A major public sector enterprise has recently floated multiple tenders for the supply of soluble fertilizer, clearly excluding Made in India products. Whether through the Government e-Marketplace (GeM) or direct tender routes, Indian manufacturers are increasingly being sidelined. Public sector undertakings (PSUs) are exploiting procurement loopholes in MSME and “Make in India” policies, effectively favouring foreign players.
The crux of the issue lies in compliance hurdles. Indian startups must secure multiple licenses, maintain offices, and build warehouses in every state where the PSU plans to distribute the fertilizers. In sharp contrast, foreign suppliers—especially Chinese—face almost no such burden. A simple scanned letter enables foreign agents to supply fertilizers across all states, bypassing the rigorous compliance Indian companies must endure under the Fertilizer Control Order (FCO).
The FCO: A Legacy Regulation Hindering Modern Needs
Today, the FCO is viewed by many as a legacy of the Inspector Raj and License Raj eras. Rather than fostering innovation, it imposes stifling restrictions, especially on emerging players in the fertilizer space.
Soluble Fertilizers: The Missed Opportunity
Among the hardest hit by this archaic framework are soluble fertilizers, a key input for horticulture and high-value crops. Despite being excluded from subsidies; these fertilizers remain subject to the same rigid controls. While other sectors—like electronics, pharmaceuticals, and defence—have seen real progress under Import Substitution and Make in India, the fertilizer sector lags behind.
Indian entrepreneurs trying to innovate in this space are bogged down by excessive costs and regulatory duplication. Setting up operations in each state requires separate warehouses, licenses, and local market partnerships. This fragmented approach destroys scale advantages and competitiveness, making Indian products less viable than their imported counterparts.
Uneven Playing Field Threatens Atmanirbhar Bharat
The disparity between regulatory burdens on Indian versus foreign manufacturers is stark. Chinese manufacturers, for instance, face minimal compliance, while Indian startups deal with exhaustive requirements and oversight. This imbalance runs counter to the government’s vision of a self-reliant India.
Dr. Suhash Buddhe, Mentor at IIM Nagpur Incubation Cell, points out that India’s horticulture sector, producing over 112 million metric tons of fruits and vegetables, depends heavily on imported, non-subsidized fertilizer. Despite efforts to boost grassroots production, overregulation is pushing Indian entrepreneurs out of the game.
“One unit is monitored by as many as 32 FCO inspectors,” informed Dr. Buddhe. “Such intense scrutiny, under the guise of regulation, deters startup growth and drives up import dependence,” he added.
Industry Leaders Call for Urgent Reforms
Industry associations are voicing their concerns loudly. Jayantibhai Kumbhani, President of the Chamber for Agri Input Protection (CAIP), notes that even the pharmaceutical sector doesn’t face this level of inspection. In some districts, a single fertilizer unit is shadowed by multiple inspectors, leading to harassment and operational bottlenecks.

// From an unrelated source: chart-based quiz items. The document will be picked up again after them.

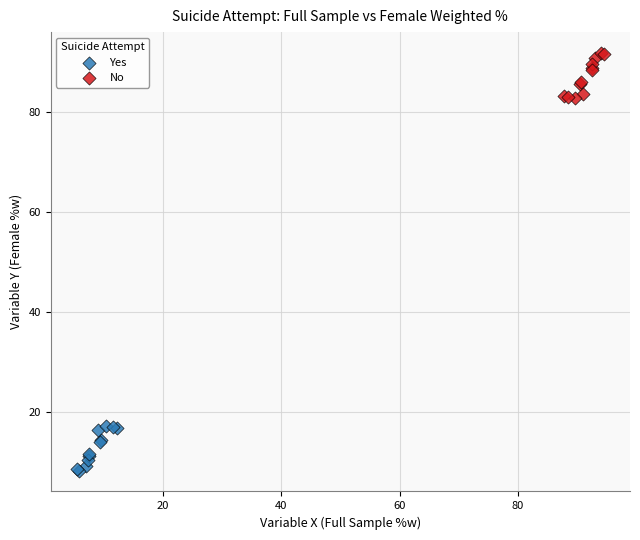

Which series reaches the minimum Y coordinate?

Yes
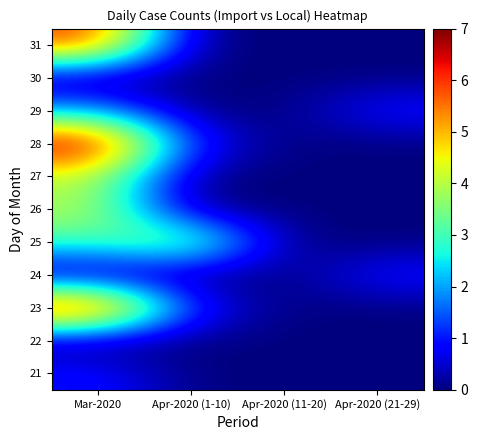

Which category has the highest value across all series?

Mar-2020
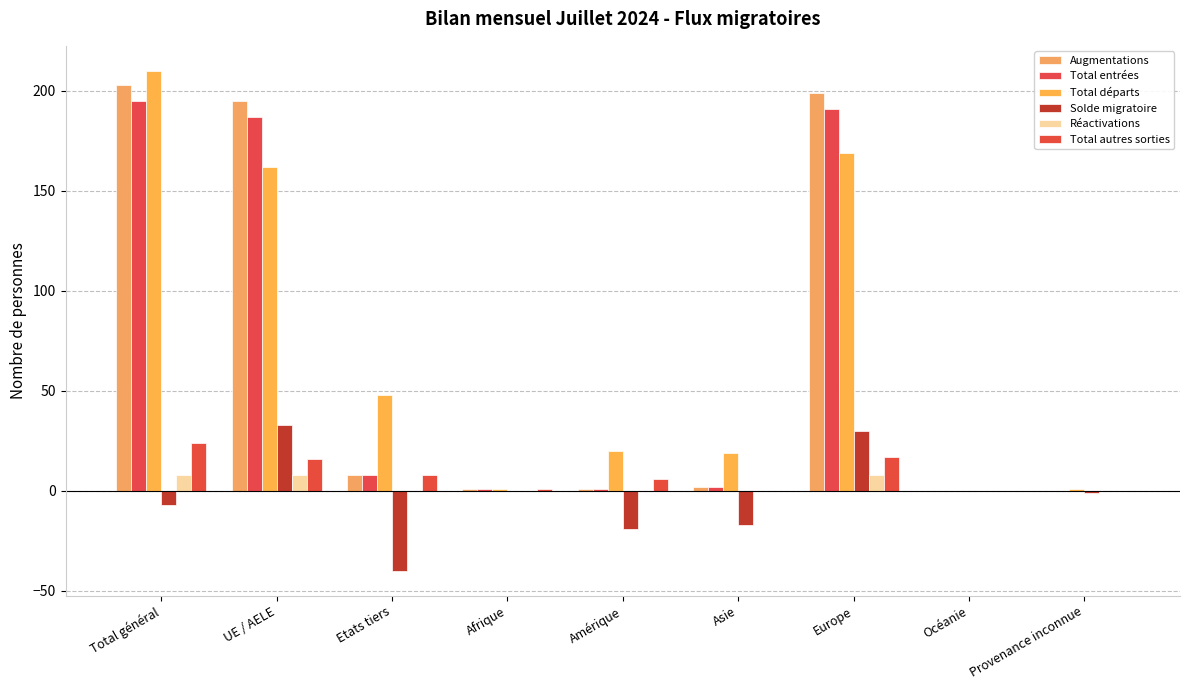

What is the approximate value of Total autres sorties at Afrique?

1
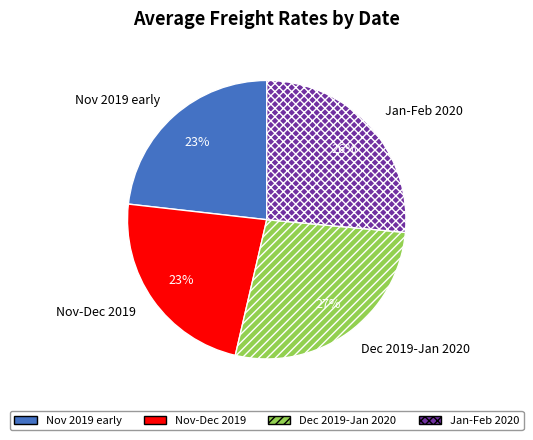

Does any single category account for the majority?

No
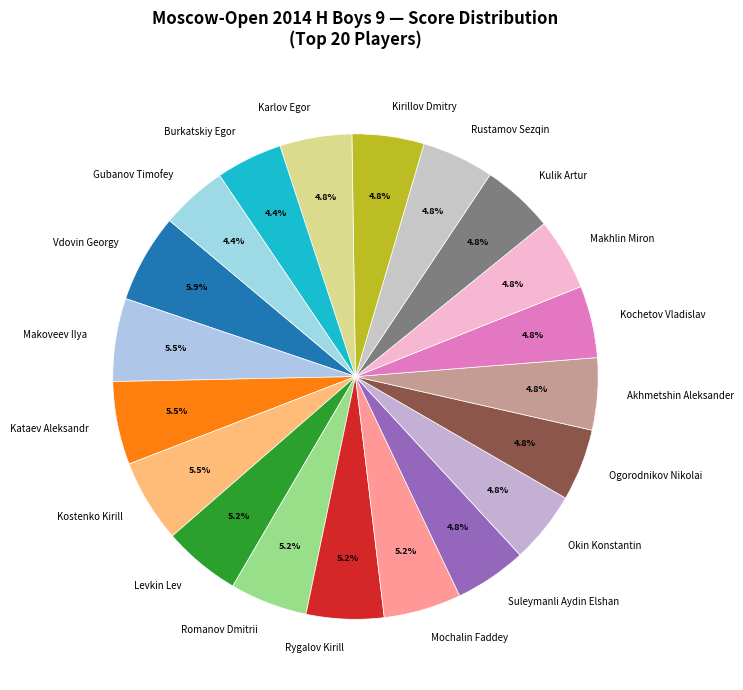

To the nearest percent, what is the combined percentage of Romanov Dmitrii and Kirillov Dmitry?

10%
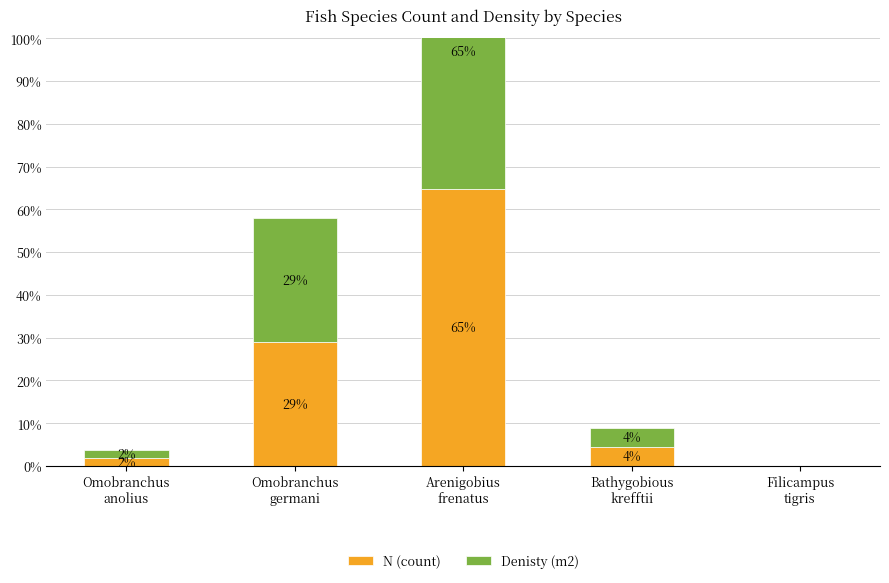

Reading right to left, what are all the values shown in this chart?

N (count): Filicampus
tigris=0.0	Bathygobious
krefftii=4.5	Arenigobius
frenatus=64.7	Omobranchus
germani=29.0	Omobranchus
anolius=1.9
Denisty (m2): Filicampus
tigris=0.0	Bathygobious
krefftii=4.5	Arenigobius
frenatus=64.7	Omobranchus
germani=29.0	Omobranchus
anolius=1.9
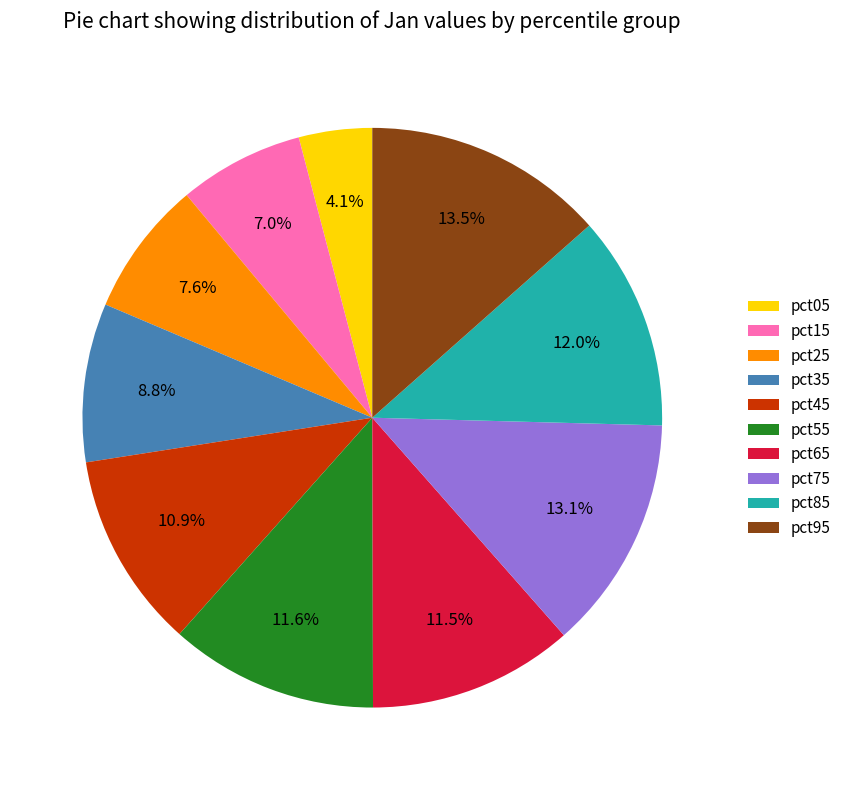

Count the number of slices in the pie.

10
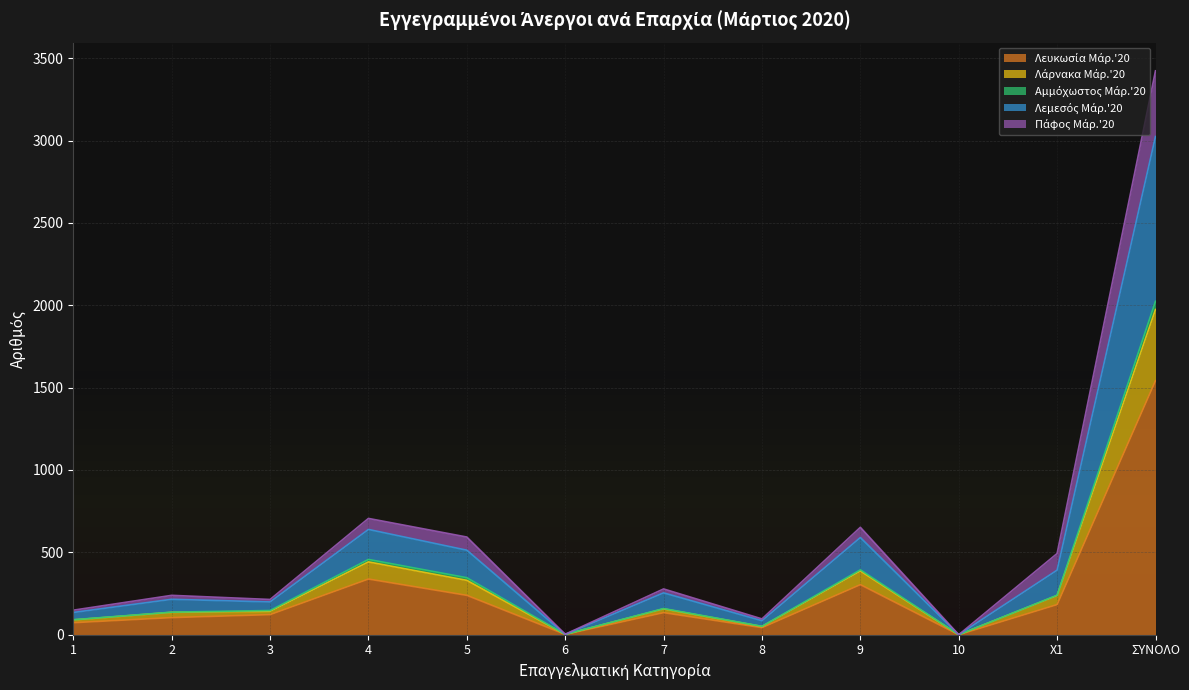

Does the chart have visible grid lines?

Yes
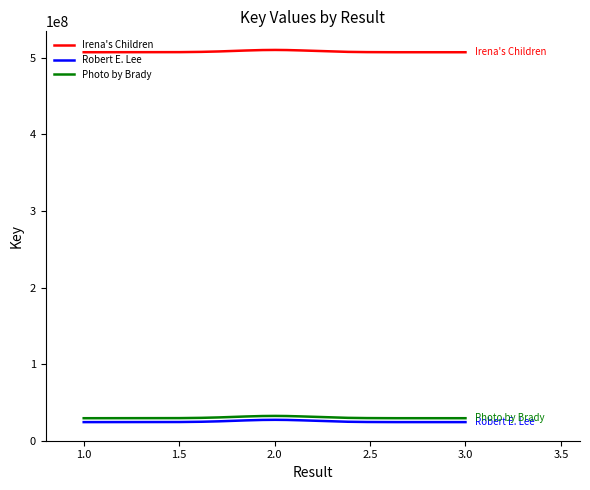

True or false: Irena's Children and Photo by Brady intersect in this chart.

False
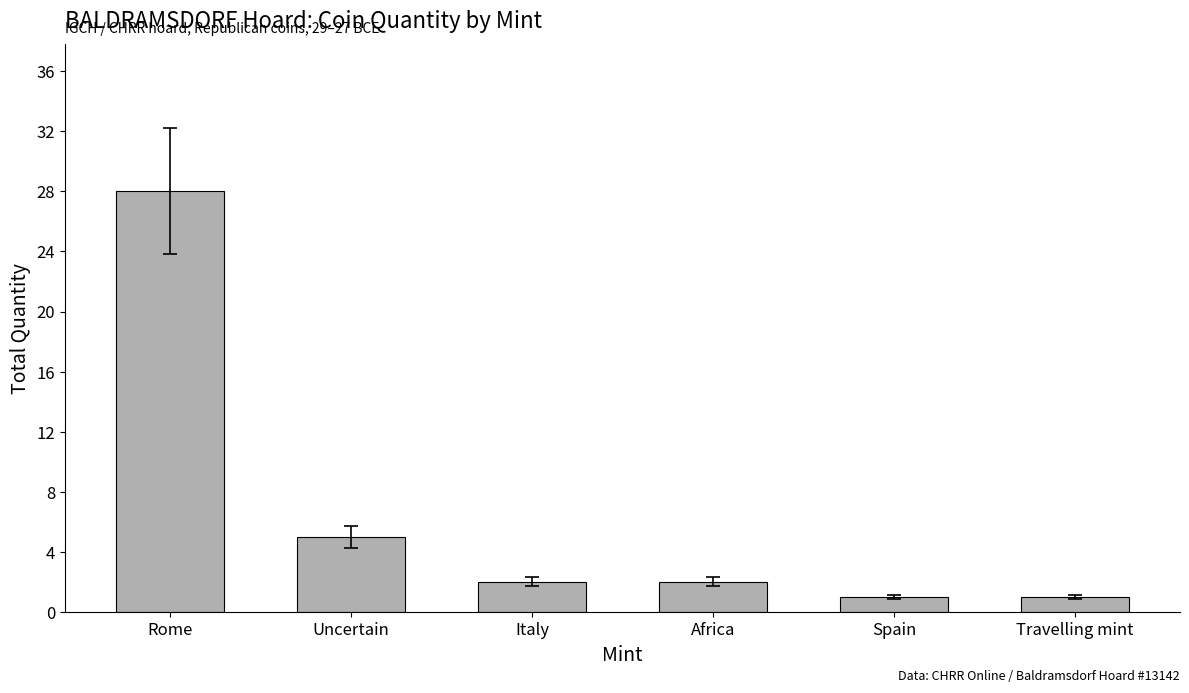

At which category does the chart reach its peak across all series?

Rome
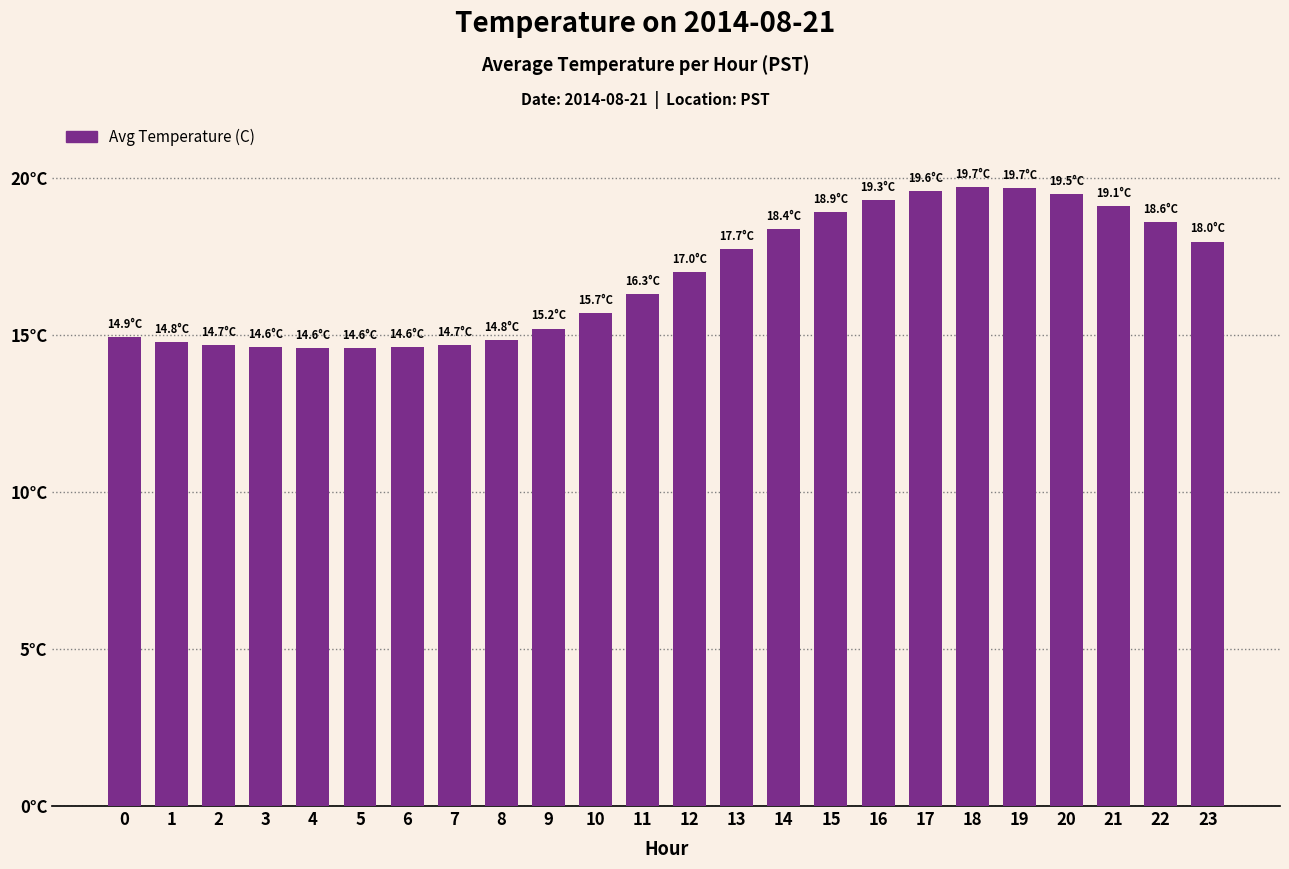

Are the bars horizontal?

No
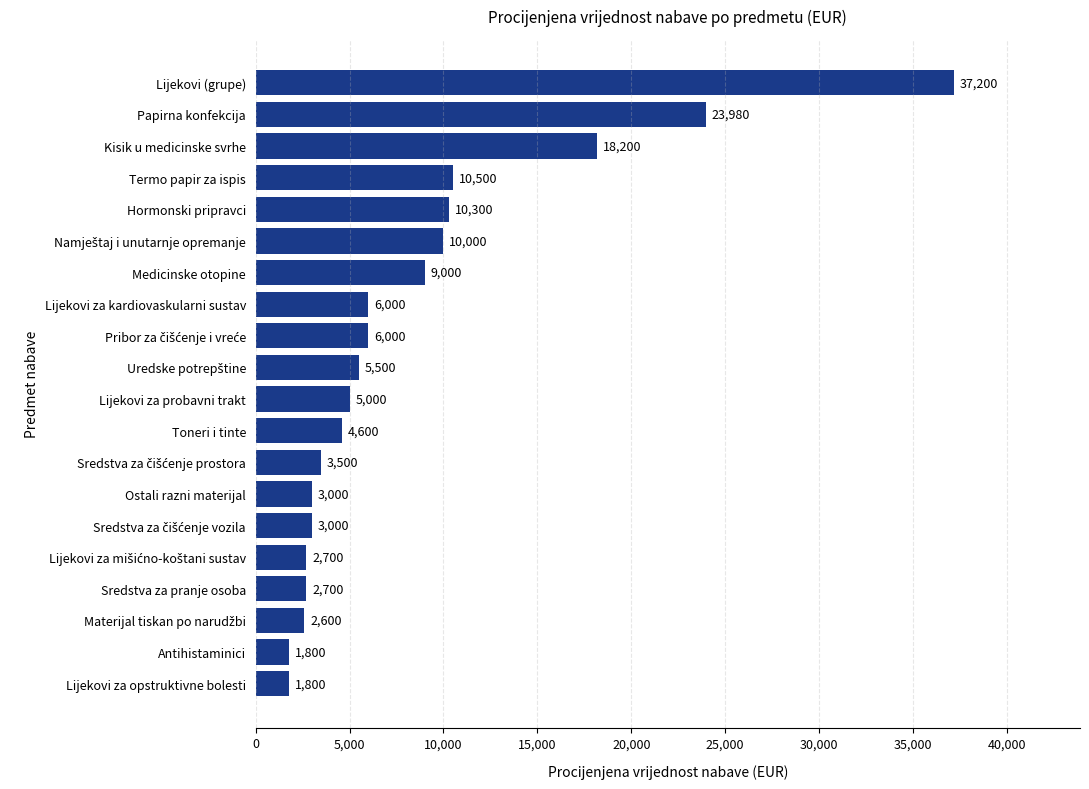

True or false: the data shows 16041 at Papirna konfekcija.

False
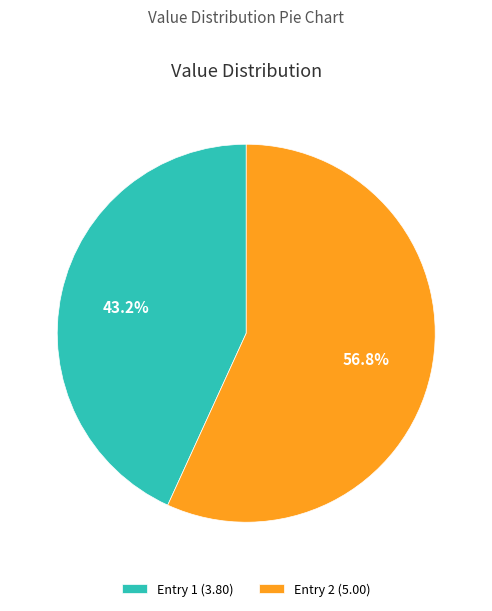

Which slice is the smallest?

Entry 1 (3.80)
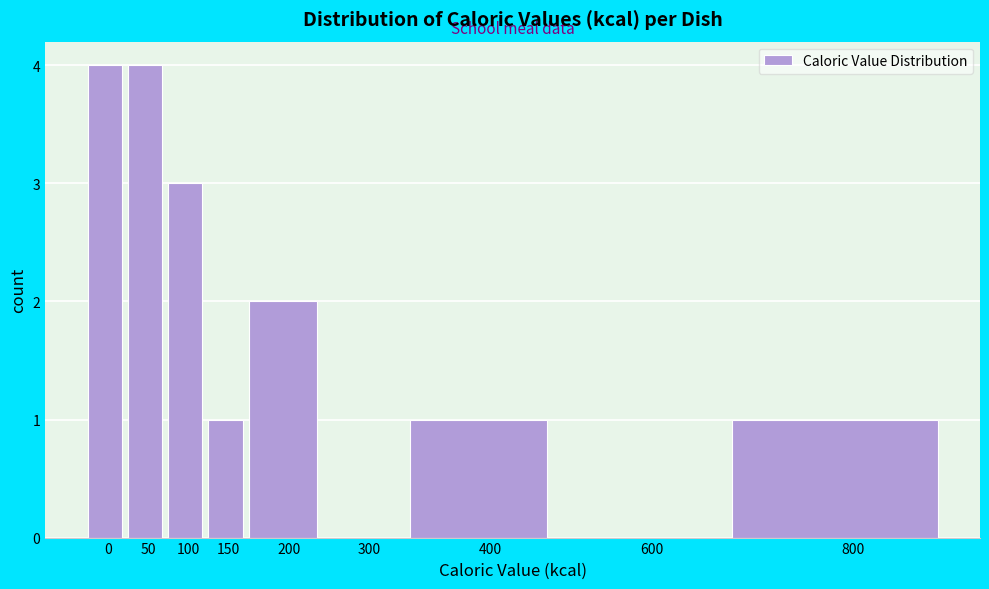

Reading left to right, transcribe all the data shown in this chart.

0=4	50=4	100=3	150=1	200=2	300=0	400=1	600=0	800=1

Vijay Thakur, President of the OAMA grassroots agri-entrepreneur association in Maharashtra, echoes this sentiment, calling for immediate policy interventions.
Vinod Goyal, National Secretary of SFIA, outlines a clear path forward:
*One Nation, One License: A unified license system that allows Indian marketers to operate across all states.
*Regulatory Parity: Allow Indian companies to add new sourcing states as easily as foreign suppliers do.
*Inspector Cap: Limit FCO inspectors to two per unit to prevent harassment.
*New Legislation: Draft a new law for non-subsidized fertilizers outside the purview of the Essential Commodities Act.
Conclusion: Time for Policy to Match Vision
Despite ambitious government programs aimed at reducing imports and boosting domestic production, fertilizer policy—especially concerning soluble fertilizers—is out of sync with national goals. Without modern regulatory reforms, India risks continued dependence on foreign inputs, undermining both entrepreneurship and food security. As per the press release, the message from the grassroots is clear: To realize the vision of Atmanirbhar Bharat, the fertilizer sector needs a level playing field—and it needs it now.